**Assigned task**
Search the entries for the line containing "pinky tip: (980, 937)". Repeat it, then every line after it, exactly through the final line.

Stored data
━━━━━━

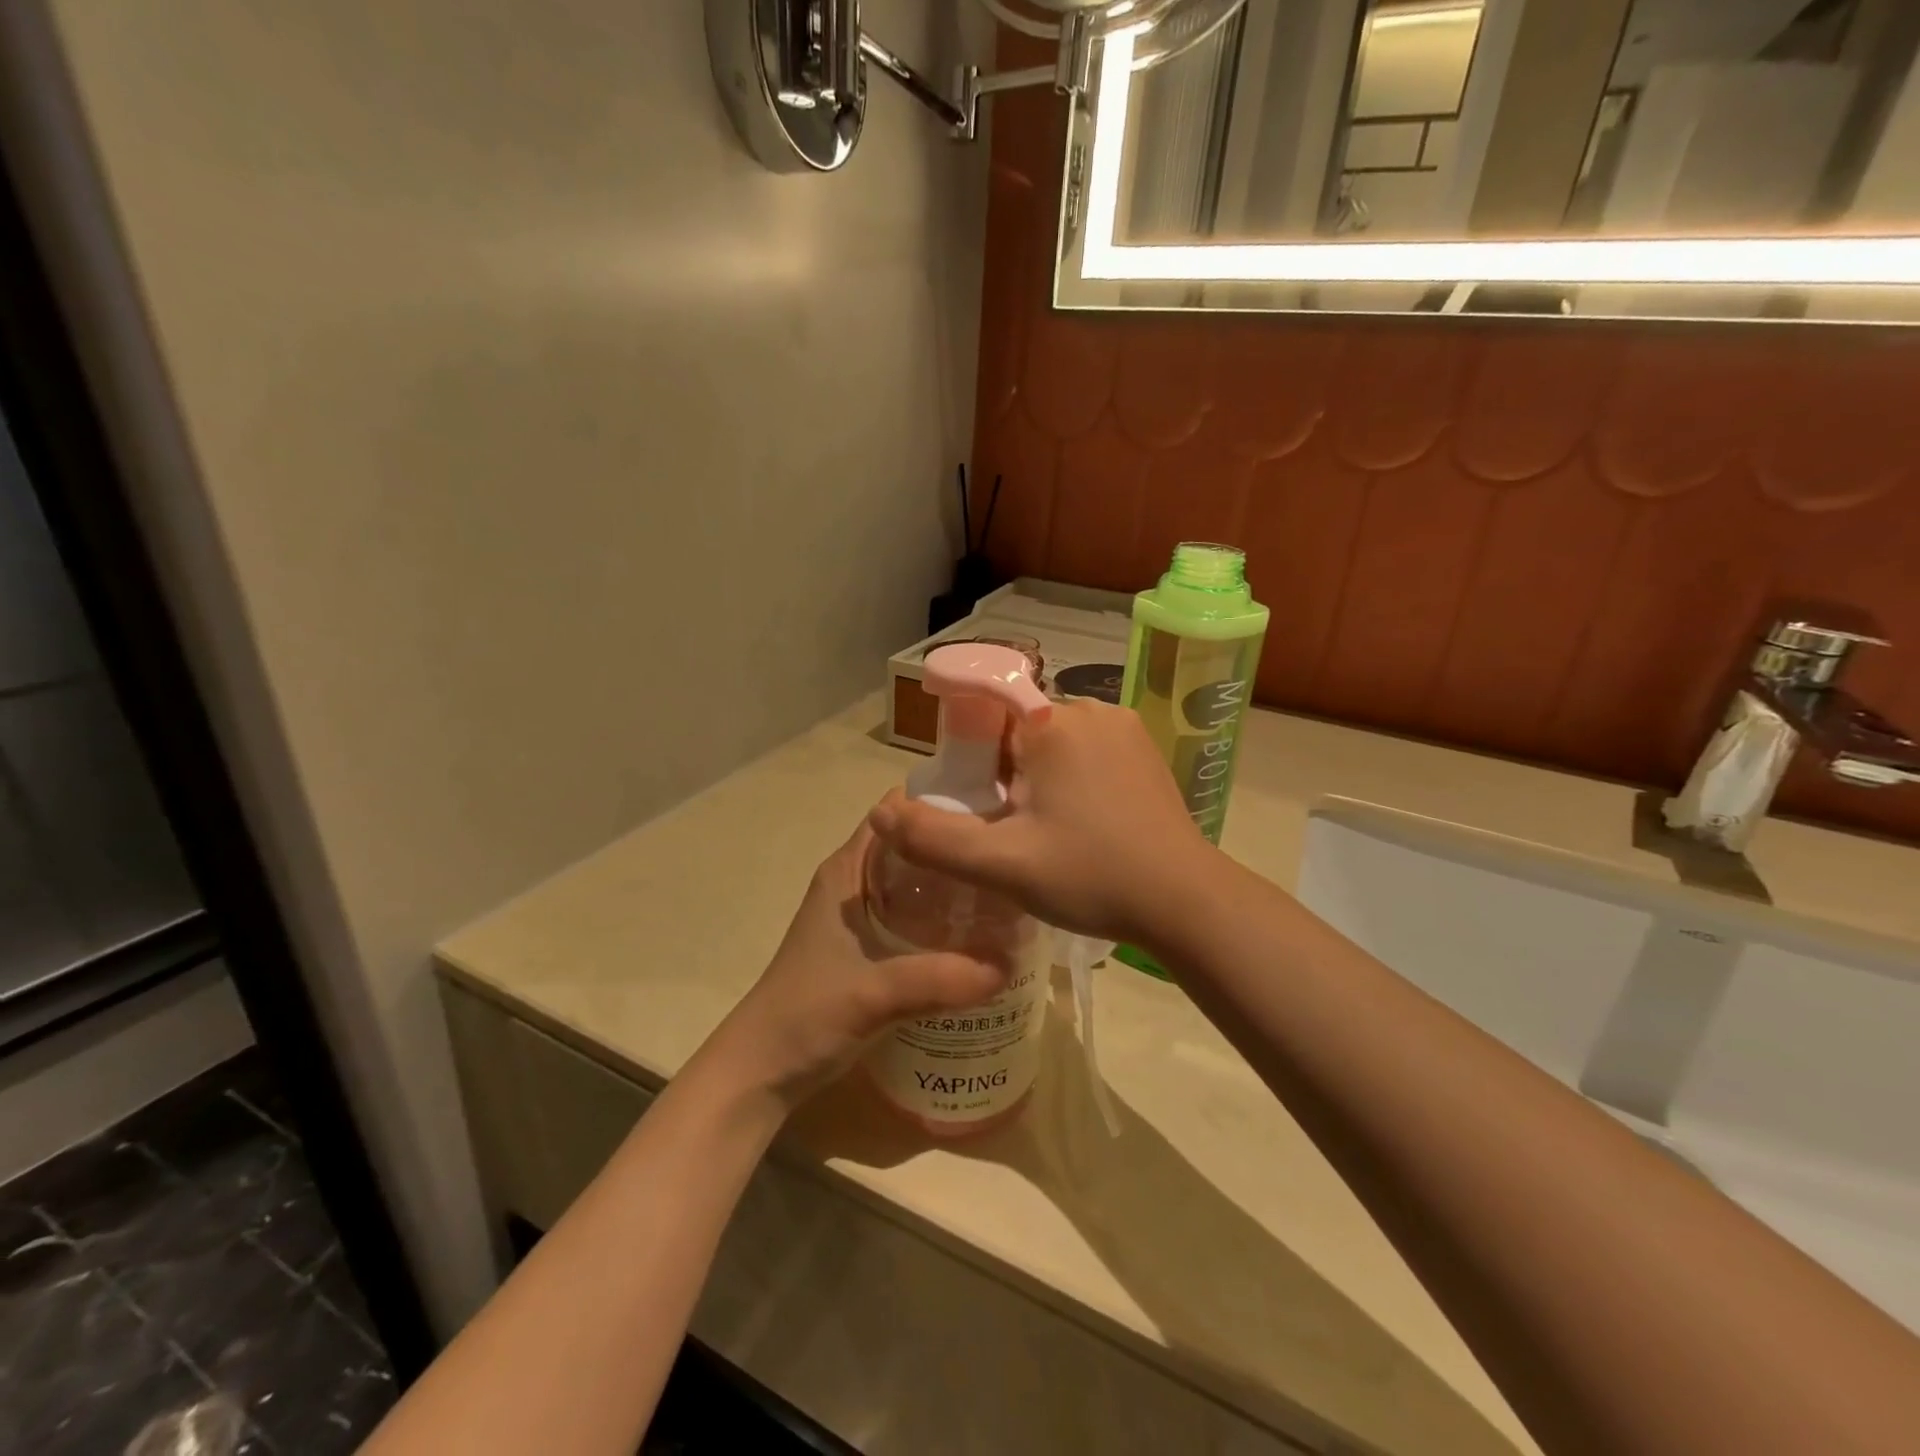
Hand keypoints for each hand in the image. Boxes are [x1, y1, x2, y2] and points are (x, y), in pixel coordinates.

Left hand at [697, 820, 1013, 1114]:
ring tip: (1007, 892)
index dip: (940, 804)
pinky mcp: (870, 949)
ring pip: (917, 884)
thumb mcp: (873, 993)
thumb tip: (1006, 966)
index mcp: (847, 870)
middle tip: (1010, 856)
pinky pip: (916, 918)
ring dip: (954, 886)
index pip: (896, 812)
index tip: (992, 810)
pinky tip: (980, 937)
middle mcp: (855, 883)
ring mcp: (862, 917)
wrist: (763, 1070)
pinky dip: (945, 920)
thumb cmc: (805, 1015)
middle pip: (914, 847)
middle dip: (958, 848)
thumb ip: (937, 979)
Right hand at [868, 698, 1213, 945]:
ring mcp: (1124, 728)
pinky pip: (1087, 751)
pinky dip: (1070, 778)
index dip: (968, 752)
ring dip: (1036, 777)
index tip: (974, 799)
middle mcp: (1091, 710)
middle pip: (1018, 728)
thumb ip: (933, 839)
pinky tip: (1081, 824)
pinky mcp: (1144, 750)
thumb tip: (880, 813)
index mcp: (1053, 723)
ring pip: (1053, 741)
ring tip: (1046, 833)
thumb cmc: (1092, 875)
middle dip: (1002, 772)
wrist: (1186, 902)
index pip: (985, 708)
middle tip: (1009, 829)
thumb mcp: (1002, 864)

━━━━━━

**Answer space**
pinky tip: (980, 937)
middle mcp: (855, 883)
ring mcp: (862, 917)
wrist: (763, 1070)
pinky dip: (945, 920)
thumb cmc: (805, 1015)
middle pip: (914, 847)
middle dip: (958, 848)
thumb ip: (937, 979)
Right hand at [868, 698, 1213, 945]:
ring mcp: (1124, 728)
pinky pip: (1087, 751)
pinky dip: (1070, 778)
index dip: (968, 752)
ring dip: (1036, 777)
index tip: (974, 799)
middle mcp: (1091, 710)
middle pip: (1018, 728)
thumb ip: (933, 839)
pinky tip: (1081, 824)
pinky mcp: (1144, 750)
thumb tip: (880, 813)
index mcp: (1053, 723)
ring pip: (1053, 741)
ring tip: (1046, 833)
thumb cmc: (1092, 875)
middle dip: (1002, 772)
wrist: (1186, 902)
index pip: (985, 708)
middle tip: (1009, 829)
thumb mcp: (1002, 864)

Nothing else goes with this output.